L’unico dolcificante che si salva, tutto sommato, è la stevia, l’ultima arrivata. Derivata da una pianta originaria del Sudamerica, «è un dolcificante abbastanza inerte» spiega Dogliotti «con il vantaggio che a differenza di altri analoghi artificiali, non si altera con il calore ma resta stabile, e può essere usato anche in cottura. Privo di calorie, ha un potere dolcificante molto superiore al saccarosio quindi ce ne va assai meno, e non influisce sulla glicemia». Difetti? Effettivamente non ha un sapore buonissimo. O almeno non piace a tutti.

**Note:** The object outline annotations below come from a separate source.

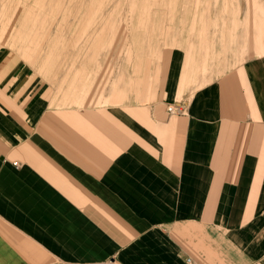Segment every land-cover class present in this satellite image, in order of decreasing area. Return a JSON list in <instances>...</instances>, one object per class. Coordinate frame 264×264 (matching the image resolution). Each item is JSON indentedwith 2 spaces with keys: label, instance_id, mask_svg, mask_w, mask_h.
I'll use <instances>...</instances> for the list:
<instances>
[{
  "label": "crops",
  "instance_id": "crops-1",
  "mask_svg": "<svg viewBox=\"0 0 264 264\" xmlns=\"http://www.w3.org/2000/svg\"><path fill=\"white\" fill-rule=\"evenodd\" d=\"M207 2L137 90L58 91L0 41V264H264V54L246 0Z\"/></svg>",
  "mask_w": 264,
  "mask_h": 264
},
{
  "label": "rangeland",
  "instance_id": "rangeland-1",
  "mask_svg": "<svg viewBox=\"0 0 264 264\" xmlns=\"http://www.w3.org/2000/svg\"><path fill=\"white\" fill-rule=\"evenodd\" d=\"M207 1L0 0V41L58 91L137 90L149 76L158 79L175 28L201 16ZM246 1L245 48L264 54V0ZM19 14L26 15L12 37ZM80 69L89 75L84 86Z\"/></svg>",
  "mask_w": 264,
  "mask_h": 264
},
{
  "label": "built area",
  "instance_id": "built-area-1",
  "mask_svg": "<svg viewBox=\"0 0 264 264\" xmlns=\"http://www.w3.org/2000/svg\"><path fill=\"white\" fill-rule=\"evenodd\" d=\"M182 111L183 109L180 105L171 104V105H167L166 107V112L168 114H177V113H181ZM187 261H190V259L188 258Z\"/></svg>",
  "mask_w": 264,
  "mask_h": 264
}]
</instances>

Insomma, un cucchiaino di zucchero (bianco o di canna, poco cambia) non è un gesto meno «virtuoso» che far scivolare nel caffè un’alternativa che non fa la differenza. Meglio, ripetono i nutrizionisti, disabituare il palato ai cibi dolci, riservandone una piccola quantità nella prima parte della giornata, preferendo la frutta fresca e magari un po’ di miele: un po’ meno calorico a parità di peso, vanta blande proprietà antibatteriche e piccole quantità di vitamine. Evitando di farne, come al solito, «la soluzione ideale». Anche per non rischiare di essere smentiti, in futuro, da qualche dispettoso studio scientifico.